7. Frost heave – Generally NOT covered
When water freezes it expands (up to 9% in volume), and likewise soil with water in it expands when it freezes. House foundations in the Continental United States are usually required to be below frost level which may range from a few inches in parts of Florida to depths of six feet in some northern areas of the US.
With freezing temperatures soils near foundations often develop ice lenses which causes soil displacement in an upward direction. This process can raise, shift and damage foundations and is normally an excluded peril in insurance policies.
8. Tree roots / subsidence damage – Generally NOT covered
Tree roots are a common cause of foundation damage. What usually occurs to cause this damage is a process called subsidence, not roots pushing up on a foundation. (What is subsidence)
Claims denied because of “failure to maintain”
In the fine print of an insurance policy there is usually some language that says the insurance company will not pay a claim if the cause of the damage is the result of the home owner failing to maintain certain systems, components or areas of the property itself. Examples:
Tree roots invading a sewer: Often a home owner is expected to maintain his sewer line and part of that maintenance includes keeping tree roots out of the sewer lines. If the sewer line becomes damaged because of the roots then the claim may be denied. One way to help avoid this problem is to have the sewer line videoed from time to time as part of your maintenance program. (Read about videoing your sewer line)
Drainage: Should a property owner fail to keep proper drainage around a home and its foundation, then claims for foundation damage due to drainage issues may be rejected.
Basically insurance companies will frequently refuse to pay a claim if the cause of the damage is due to neglect or poor maintenance by the home owner.
Insurance covering structural damage can be very confusing and have many limitations and exclusions.
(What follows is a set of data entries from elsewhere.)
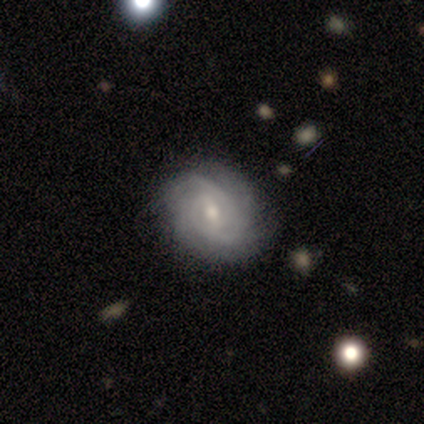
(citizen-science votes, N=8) Volunteers were most divided on "spiral winding": tight: 50%, medium: 38%, loose: 12%. More confident: smooth or featured — featured or disk (100%); edge-on disk — no (100%); bar — weak (100%); spiral arms — yes (100%); merging — none (88%); bulge size — moderate (62%); spiral arm count — 2 (50%).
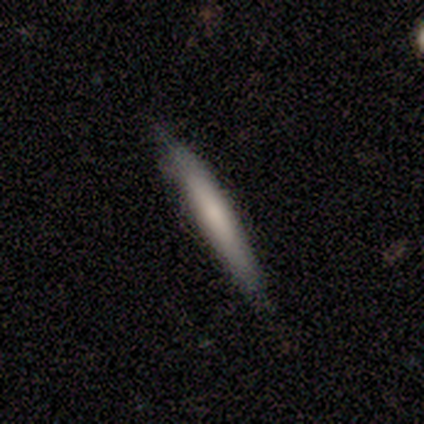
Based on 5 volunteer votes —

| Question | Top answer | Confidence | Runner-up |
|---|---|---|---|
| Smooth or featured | smooth | 60% | featured or disk (40%) |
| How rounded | cigar-shaped | 100% | — |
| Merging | none | 80% | minor disturbance (20%) |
Remember:
- Your duty – maintain and protect your property / be proactive
- Read the fine print and go over your insurance with a qualified agent
- Limits – policy have deductibles and dollar limits, and may not cover losses fully
- Geotechnical issues create a higher risk of foundation damage
- On hillside properties
- Areas that have expansive or poor soils
- In areas with underground mines
- Areas with Karst landscapes / subject to sink holes
Your risk and type of exposures varies greatly depending where you live in the United States and the soils your home rest on. Wise homeowners should check their home periodically for signs of potential structural damage, cracks or foundation issues and be sure that they are not overlooking maintenance type’s items that may cause future damage or denial of an insurance claim.
Reviewing your insurance coverage with a knowledgeable and qualified insurance agent can help reduce costly or catastrophic losses.